** Exercices **
(a) Recopiez le passage de l'article sur Olivier Mosset qui va de « Grâce à des » à « John M. Armleder. ».
(b) Rédigez la suite de l'article sur Olivier Mosset en partant de sa dernière phrase.

Monochrome

Peinture spatiale

Par Frédéric Bonnet · Le Journal des Arts

Le 12 février 2014 - 485 mots

Grâce à des collaborations avec d’autres artistes, Olivier Mosset déploie son travail dans l’espace du Centre culturel suisse.

PARIS - Plus le temps passe et plus Olivier Mosset semble s’installer dans les habits d’une figure tutélaire, pour ne pas dire d’un gourou, dont l’influence sur une jeune génération d’artistes ne faiblit pas ; une posture que, sur la scène helvète, il partage avec John M. Armleder.

Invité à intervenir dans les espaces du Centre culturel suisse, à Paris, Mosset a donc sollicité certains de ces jeunes artistes – à l’exception de Bertrand Lavier, de la même génération que lui – afin de ne présenter que des œuvres exécutées en « Collaborations », ainsi que l’indique un titre aussi sobre que ses toiles monochromes.

L’exercice est attrayant : parmi les sept travaux bicéphales exposés ici, certains sont le fruit d’une réflexion avec quelques créateurs agissant dans d’autres disciplines que les arts visuels, ce qui ne manque pas d’ouvrir le champ de réflexion et celui des possibles. Ainsi de ce travail réalisé avec la chorégraphe Marie-Agnès Gillot, soit des portes de bois accrochées très en hauteur dans l’espace d’accueil. La peinture y déborde de la surface pour aller se glisser sur le chant, laissant voir au passage des traces de coulures, un fini bien moins net que celui auquel le maître a accoutumé son public.

** Extraits du matériau **

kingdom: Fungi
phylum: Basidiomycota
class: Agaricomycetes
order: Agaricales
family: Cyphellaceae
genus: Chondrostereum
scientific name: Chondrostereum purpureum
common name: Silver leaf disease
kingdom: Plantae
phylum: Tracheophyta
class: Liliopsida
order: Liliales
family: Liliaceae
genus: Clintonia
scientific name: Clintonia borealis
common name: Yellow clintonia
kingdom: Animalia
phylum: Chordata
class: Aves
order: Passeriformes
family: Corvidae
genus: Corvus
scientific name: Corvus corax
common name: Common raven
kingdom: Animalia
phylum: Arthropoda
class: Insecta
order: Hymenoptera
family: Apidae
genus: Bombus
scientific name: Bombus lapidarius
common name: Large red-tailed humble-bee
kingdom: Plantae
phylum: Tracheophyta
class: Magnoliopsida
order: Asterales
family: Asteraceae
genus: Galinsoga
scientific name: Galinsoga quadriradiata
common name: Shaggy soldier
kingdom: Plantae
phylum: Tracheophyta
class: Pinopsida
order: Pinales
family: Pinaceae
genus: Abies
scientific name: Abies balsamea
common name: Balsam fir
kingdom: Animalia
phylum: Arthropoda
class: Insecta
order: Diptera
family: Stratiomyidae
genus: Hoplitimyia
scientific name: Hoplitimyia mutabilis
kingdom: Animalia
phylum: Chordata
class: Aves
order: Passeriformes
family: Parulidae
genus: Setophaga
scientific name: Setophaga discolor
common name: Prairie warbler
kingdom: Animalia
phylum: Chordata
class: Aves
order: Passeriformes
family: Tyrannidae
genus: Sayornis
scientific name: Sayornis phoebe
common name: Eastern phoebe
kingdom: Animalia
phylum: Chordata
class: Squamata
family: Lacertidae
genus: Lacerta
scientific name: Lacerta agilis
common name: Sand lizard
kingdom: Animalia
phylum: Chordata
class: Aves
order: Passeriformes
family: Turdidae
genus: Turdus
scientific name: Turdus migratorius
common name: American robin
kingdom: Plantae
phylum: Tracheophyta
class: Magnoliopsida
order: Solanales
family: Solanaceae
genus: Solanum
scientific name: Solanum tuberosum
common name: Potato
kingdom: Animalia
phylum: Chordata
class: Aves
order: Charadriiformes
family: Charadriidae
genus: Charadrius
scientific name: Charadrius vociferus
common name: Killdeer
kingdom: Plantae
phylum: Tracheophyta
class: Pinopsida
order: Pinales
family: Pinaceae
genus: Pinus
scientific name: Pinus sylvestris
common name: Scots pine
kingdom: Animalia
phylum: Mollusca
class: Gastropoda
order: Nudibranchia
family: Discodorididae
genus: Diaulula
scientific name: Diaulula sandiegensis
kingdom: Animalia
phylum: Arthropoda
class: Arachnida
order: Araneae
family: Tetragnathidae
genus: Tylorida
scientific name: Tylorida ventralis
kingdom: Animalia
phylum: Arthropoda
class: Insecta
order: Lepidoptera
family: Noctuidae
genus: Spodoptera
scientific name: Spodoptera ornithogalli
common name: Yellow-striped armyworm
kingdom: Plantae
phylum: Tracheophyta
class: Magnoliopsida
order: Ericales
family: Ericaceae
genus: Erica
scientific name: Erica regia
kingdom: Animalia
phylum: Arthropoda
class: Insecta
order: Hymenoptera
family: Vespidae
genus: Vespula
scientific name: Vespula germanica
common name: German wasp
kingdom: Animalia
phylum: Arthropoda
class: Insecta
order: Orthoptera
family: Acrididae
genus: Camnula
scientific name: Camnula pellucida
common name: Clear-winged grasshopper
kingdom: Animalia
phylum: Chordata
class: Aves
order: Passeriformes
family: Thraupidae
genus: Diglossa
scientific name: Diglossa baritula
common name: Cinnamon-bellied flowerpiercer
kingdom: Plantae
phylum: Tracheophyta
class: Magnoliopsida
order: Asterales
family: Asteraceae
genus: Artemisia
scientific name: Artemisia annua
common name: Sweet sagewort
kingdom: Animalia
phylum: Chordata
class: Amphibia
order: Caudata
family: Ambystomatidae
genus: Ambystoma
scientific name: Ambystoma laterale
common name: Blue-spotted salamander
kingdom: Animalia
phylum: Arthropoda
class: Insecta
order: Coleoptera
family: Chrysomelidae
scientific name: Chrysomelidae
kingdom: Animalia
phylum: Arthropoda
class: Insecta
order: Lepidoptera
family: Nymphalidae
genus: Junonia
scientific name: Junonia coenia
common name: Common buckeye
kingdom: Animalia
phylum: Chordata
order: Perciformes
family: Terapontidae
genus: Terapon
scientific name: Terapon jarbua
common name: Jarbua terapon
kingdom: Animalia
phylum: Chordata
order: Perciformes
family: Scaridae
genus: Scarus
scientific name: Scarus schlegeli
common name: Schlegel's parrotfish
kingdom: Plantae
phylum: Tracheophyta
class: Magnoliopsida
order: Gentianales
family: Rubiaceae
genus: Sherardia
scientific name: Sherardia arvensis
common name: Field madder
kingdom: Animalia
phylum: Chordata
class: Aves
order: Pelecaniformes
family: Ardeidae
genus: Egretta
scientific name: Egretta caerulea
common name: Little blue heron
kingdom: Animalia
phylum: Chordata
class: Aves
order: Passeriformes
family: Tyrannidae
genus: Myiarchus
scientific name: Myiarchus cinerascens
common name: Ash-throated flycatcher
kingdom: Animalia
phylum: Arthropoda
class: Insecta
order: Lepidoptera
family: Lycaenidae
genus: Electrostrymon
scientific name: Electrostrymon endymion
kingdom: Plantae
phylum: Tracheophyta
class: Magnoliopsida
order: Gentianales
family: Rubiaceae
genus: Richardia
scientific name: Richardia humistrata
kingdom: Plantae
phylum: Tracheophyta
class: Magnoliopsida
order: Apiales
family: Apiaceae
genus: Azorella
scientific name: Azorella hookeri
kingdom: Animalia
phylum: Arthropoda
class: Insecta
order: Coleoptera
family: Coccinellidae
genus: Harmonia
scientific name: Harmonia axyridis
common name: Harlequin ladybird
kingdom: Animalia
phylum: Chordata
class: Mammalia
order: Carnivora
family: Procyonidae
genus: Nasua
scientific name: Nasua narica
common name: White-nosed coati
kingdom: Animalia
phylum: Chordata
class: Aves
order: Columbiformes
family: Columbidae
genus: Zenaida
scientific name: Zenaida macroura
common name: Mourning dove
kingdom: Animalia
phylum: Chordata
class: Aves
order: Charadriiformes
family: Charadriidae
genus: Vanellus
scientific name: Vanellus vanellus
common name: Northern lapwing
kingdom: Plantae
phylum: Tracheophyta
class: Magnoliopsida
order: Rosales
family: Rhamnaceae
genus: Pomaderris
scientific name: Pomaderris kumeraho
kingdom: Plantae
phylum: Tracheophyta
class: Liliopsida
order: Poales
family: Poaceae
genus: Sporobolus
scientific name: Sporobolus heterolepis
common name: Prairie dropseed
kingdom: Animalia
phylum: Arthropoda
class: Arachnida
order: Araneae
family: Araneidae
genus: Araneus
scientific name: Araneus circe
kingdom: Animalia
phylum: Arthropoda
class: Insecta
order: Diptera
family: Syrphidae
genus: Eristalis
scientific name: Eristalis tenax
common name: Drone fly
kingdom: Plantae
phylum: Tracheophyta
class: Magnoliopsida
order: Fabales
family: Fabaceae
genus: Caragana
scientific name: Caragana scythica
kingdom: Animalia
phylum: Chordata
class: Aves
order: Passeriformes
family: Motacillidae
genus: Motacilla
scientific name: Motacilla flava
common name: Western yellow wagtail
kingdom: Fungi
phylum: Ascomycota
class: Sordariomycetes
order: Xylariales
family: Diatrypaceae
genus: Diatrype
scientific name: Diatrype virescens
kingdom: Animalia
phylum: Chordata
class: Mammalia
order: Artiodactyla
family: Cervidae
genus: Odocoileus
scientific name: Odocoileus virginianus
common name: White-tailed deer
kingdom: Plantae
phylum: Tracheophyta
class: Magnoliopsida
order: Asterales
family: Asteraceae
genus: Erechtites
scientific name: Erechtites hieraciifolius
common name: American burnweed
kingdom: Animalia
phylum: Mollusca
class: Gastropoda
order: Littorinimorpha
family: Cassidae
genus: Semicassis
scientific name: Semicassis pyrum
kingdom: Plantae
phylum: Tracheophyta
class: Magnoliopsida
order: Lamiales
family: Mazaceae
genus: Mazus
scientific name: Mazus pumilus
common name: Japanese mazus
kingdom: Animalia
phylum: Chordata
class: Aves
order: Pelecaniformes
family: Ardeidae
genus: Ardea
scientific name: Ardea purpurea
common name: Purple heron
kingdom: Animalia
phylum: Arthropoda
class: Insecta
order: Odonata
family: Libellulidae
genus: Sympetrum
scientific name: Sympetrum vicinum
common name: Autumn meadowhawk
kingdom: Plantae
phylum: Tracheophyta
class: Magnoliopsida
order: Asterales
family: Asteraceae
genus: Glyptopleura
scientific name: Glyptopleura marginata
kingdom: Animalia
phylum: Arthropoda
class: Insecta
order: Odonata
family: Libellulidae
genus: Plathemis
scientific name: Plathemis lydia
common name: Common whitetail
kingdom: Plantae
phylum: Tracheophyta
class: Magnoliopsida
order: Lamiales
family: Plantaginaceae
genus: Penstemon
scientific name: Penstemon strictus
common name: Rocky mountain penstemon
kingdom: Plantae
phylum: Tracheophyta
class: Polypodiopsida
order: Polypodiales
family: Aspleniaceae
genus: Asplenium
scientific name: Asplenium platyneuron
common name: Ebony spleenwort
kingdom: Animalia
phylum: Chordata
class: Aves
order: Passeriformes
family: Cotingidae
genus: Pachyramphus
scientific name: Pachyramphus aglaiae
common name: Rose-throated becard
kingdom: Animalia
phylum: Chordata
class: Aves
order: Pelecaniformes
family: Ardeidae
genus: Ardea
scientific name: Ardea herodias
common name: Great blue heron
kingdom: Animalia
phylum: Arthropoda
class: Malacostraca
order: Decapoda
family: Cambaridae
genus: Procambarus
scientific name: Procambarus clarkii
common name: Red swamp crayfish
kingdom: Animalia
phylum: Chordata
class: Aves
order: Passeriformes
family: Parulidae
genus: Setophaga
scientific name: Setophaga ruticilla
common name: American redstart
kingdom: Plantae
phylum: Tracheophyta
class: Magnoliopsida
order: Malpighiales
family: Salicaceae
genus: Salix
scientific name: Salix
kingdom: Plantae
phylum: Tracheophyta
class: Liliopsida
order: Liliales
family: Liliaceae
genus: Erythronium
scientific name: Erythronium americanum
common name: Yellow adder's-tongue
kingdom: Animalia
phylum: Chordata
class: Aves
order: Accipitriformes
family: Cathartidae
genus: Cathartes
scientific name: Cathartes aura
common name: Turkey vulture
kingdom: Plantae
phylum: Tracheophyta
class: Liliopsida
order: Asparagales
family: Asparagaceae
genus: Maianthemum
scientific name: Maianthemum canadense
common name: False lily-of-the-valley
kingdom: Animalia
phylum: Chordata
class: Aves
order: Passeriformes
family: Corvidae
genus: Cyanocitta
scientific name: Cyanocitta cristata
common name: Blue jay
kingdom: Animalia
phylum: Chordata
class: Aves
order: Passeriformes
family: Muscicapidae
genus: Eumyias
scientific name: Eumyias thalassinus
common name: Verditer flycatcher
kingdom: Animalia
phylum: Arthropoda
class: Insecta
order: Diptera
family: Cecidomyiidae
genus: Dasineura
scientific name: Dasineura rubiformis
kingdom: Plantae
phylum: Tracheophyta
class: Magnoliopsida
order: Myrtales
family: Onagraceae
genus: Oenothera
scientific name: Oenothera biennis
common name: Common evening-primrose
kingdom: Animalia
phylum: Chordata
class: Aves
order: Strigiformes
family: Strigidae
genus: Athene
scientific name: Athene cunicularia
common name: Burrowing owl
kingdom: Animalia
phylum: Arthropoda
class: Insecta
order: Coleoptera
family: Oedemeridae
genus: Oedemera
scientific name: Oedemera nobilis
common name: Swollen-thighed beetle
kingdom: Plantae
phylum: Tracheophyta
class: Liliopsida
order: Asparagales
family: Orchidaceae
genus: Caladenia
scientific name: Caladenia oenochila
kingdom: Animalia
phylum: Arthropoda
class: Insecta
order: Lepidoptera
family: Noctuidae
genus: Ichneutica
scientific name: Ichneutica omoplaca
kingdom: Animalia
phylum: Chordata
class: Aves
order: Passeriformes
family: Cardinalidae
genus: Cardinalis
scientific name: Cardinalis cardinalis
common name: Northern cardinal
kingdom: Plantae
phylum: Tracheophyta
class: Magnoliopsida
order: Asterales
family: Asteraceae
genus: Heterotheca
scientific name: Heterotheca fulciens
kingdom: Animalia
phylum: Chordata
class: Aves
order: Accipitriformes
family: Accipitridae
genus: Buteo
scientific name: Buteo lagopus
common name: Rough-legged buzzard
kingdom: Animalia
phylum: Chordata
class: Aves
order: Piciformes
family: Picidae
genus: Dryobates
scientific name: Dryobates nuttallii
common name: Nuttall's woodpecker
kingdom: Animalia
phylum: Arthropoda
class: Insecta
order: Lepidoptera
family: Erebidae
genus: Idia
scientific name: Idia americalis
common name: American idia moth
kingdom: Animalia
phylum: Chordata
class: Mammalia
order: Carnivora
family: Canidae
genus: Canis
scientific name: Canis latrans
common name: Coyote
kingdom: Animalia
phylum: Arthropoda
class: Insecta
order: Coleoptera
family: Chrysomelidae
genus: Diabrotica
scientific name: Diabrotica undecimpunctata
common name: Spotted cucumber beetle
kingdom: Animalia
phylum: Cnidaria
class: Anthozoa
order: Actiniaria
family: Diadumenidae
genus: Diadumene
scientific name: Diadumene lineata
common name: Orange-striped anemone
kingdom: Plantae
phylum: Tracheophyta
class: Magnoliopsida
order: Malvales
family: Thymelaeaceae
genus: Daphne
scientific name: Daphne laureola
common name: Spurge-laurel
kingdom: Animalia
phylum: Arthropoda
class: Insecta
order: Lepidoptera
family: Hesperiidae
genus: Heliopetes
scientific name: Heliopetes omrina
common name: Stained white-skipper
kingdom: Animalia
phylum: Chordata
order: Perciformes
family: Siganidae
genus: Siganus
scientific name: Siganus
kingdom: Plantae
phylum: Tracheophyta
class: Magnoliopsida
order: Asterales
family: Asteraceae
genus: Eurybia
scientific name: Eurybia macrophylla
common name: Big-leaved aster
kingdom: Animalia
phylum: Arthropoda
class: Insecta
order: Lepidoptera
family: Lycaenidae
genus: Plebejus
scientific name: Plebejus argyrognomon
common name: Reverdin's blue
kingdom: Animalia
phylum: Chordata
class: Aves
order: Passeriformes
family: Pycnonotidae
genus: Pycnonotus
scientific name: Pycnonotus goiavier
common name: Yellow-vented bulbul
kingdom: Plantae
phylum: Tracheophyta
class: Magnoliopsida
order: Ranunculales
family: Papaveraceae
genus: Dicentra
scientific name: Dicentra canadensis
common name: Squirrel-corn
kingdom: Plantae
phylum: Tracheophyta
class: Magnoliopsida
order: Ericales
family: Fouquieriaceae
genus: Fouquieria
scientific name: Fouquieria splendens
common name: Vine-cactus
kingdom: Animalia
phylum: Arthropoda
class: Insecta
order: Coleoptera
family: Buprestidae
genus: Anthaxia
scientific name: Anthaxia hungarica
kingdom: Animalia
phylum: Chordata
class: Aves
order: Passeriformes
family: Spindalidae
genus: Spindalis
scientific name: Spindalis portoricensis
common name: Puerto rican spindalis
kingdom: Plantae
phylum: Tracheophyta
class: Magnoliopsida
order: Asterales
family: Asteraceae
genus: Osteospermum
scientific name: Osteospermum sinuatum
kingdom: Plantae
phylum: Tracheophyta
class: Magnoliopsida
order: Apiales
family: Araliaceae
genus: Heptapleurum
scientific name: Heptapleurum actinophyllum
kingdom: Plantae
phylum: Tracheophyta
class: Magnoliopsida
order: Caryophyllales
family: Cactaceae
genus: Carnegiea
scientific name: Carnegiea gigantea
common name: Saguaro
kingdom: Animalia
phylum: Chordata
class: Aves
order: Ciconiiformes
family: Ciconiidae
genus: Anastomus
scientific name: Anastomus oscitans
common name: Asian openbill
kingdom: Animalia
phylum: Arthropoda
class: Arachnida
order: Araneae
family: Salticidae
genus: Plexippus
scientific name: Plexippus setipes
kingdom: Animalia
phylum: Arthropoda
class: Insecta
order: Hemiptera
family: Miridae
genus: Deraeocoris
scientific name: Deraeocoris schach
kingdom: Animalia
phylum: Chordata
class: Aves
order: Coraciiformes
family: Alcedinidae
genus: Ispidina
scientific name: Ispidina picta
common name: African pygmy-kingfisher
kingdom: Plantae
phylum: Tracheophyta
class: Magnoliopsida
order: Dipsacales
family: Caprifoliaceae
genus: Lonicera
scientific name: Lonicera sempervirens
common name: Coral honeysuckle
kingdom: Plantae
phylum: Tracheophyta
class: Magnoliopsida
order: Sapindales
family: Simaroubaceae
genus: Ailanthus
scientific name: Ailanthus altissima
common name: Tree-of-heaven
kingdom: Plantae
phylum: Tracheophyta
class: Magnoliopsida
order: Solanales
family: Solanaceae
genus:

** Réponses successives **
(a)
Grâce à des collaborations avec d’autres artistes, Olivier Mosset déploie son travail dans l’espace du Centre culturel suisse.

PARIS - Plus le temps passe et plus Olivier Mosset semble s’installer dans les habits d’une figure tutélaire, pour ne pas dire d’un gourou, dont l’influence sur une jeune génération d’artistes ne faiblit pas ; une posture que, sur la scène helvète, il partage avec John M. Armleder.

(b)
Le fini est en revanche impeccable sur cette Chevrolet de 1965 stationnée dans la cour, customisée avec l’aide de Jeffrey Schad et Vincent Szarek. On retrouve là les obsessions d’un « biker » invétéré venant bichonner son véhicule, ici avec une peinture d’un blanc nacrée et un toit recouvert d’un coloris parme au motif de fine dentelle. Le résultat n’est toutefois pas des plus heureux, qui flirte avec un kitsch pas assez tape-à-l’œil pour véritablement assumer son mauvais goût.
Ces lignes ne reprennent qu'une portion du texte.